Trend strategies based on changes in stock price or earnings are widely used by investors. In this report, we examine the performance of a trend strategy derived from gross profitability (“GP”). Gross profitability trend (“GPtrend”), was proposed by Akbas et al. who argued that the trajectory of a firm’s profitability is just as important as the level (GP). We define GPtrend as the year-on-year difference in either quarterly or trailing twelve month GP, where GP is calculated as revenue minus cost of goods sold, divided by total assets. Our back-tests confirm that GPtrend has historically been an effective stock selection signal globally, with the added benefit of low to moderate correlation with commonly used investment strategies. Our findings include:
• GPtrend generated statistically significant average annualized long-only and long-short excess returns in five of the six regions we tested the signal. Performance was strongest (long-short basis) in Asia ex-Japan (6.68%), Europe ex-U.K. (6.66%) and the U.S. (6.50%), and weakest in Japan (1.15%).

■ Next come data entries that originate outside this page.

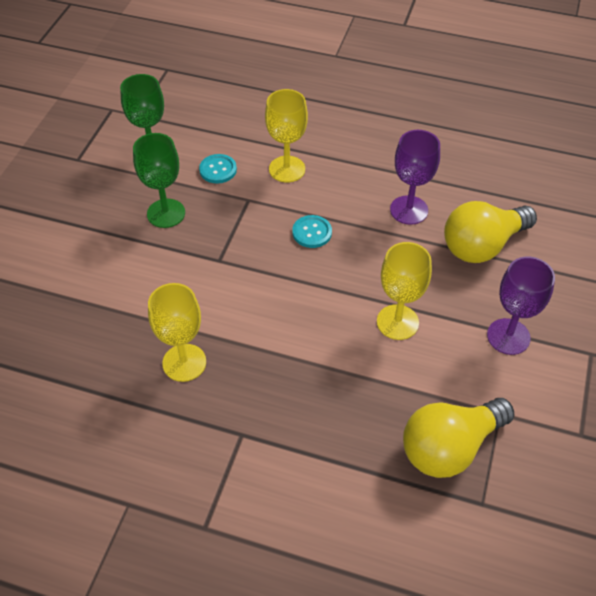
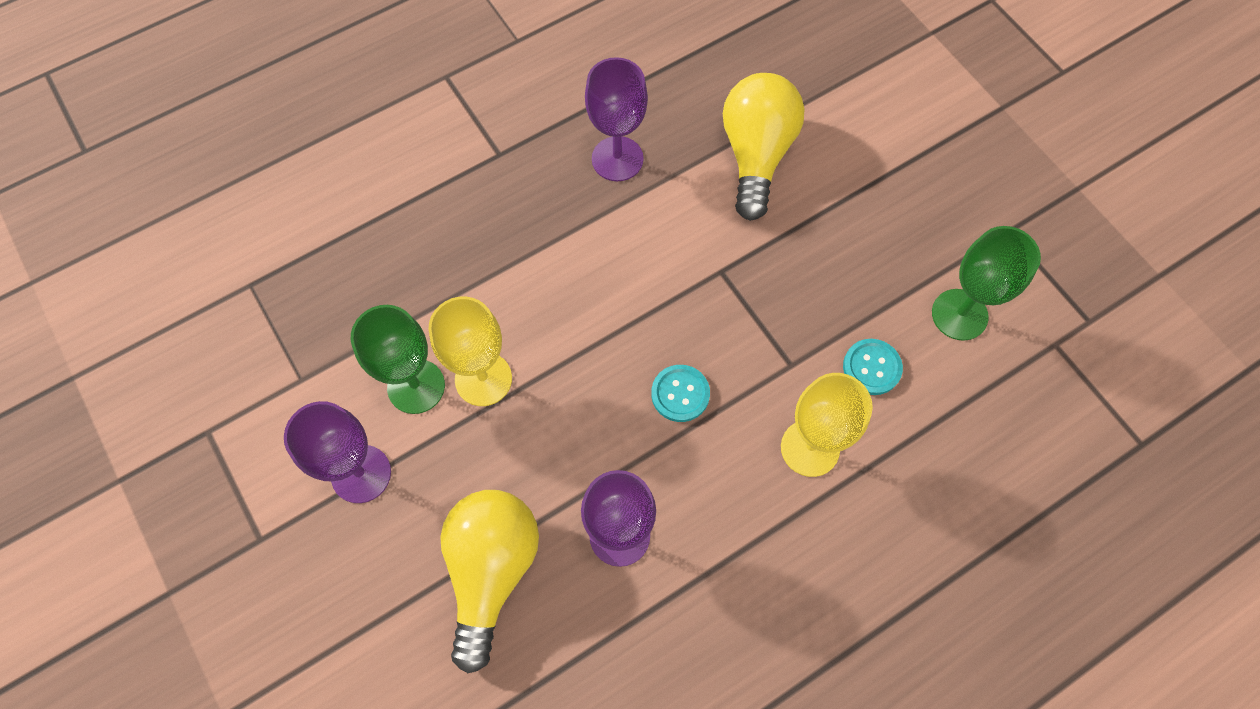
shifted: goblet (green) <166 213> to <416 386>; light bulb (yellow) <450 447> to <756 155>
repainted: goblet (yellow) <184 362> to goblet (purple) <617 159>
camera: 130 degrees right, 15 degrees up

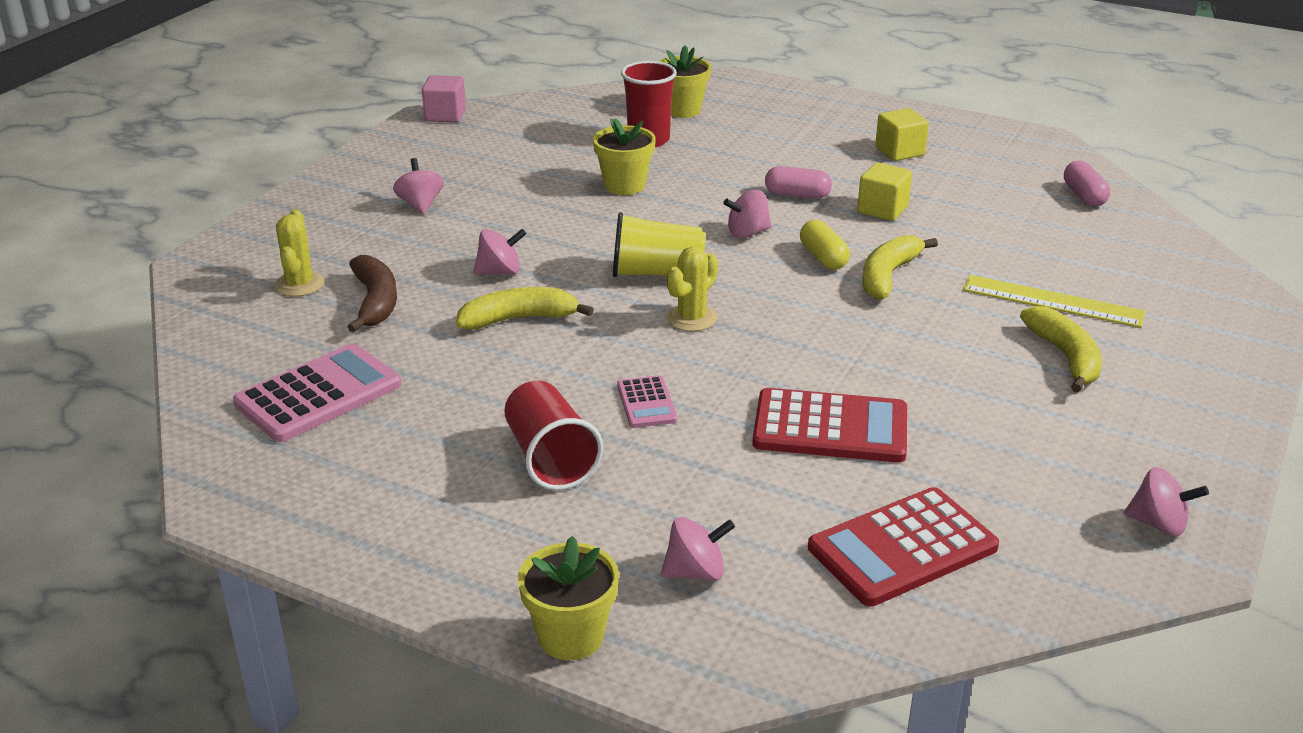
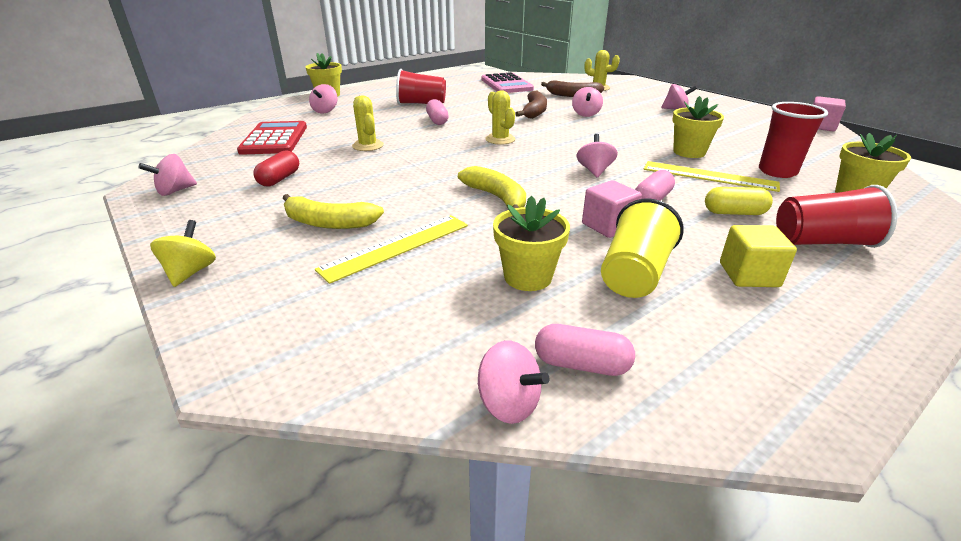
new: spinning top (yellow) <191 272>; capsule (red) <279 179>; spinning top (pink) <508 403>; flower pot (yellow) <528 277>; ruler (yellow) <709 176>; cup (red) <822 242>
shifted: cup (yellow) <656 273> to <634 274>; capsule (yellow) <823 258> to <734 213>
swapped: calculator (pink) <646 403> to capsule (pink) <437 120>; calculator (red) <830 428> to cactus (yellow) <368 146>
repainted: banana (yellow) <519 319> to banana (brown) <534 112>; cube (yellow) <882 209> to cube (pink) <608 226>
camera: 115 degrees right, 0 degrees up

• Gross profitability trend was effective across multiple investment style categories, indicating that the factor can be beneficial to a value, growth or core and large/small cap investment process.
• GPtrend’s performance is not subsumed by gross profitability, earnings revision or price momentum: GPtrend retains its ability to separate winner stocks from loser stocks, after controlling for GP. The average annualized return of the most attractive GP/GPtrend interaction portfolio minus the least attractive interaction portfolio is 12.19%. The factor’s excess return is also still significant after controlling for both earnings and price momentum.
• Performance was robust to several methodologies of determining trend: We computed gross profitability trend using six different methods and all six trend metrics generated statistically significant average annualized long-short excess returns in the Russell 3000 universe.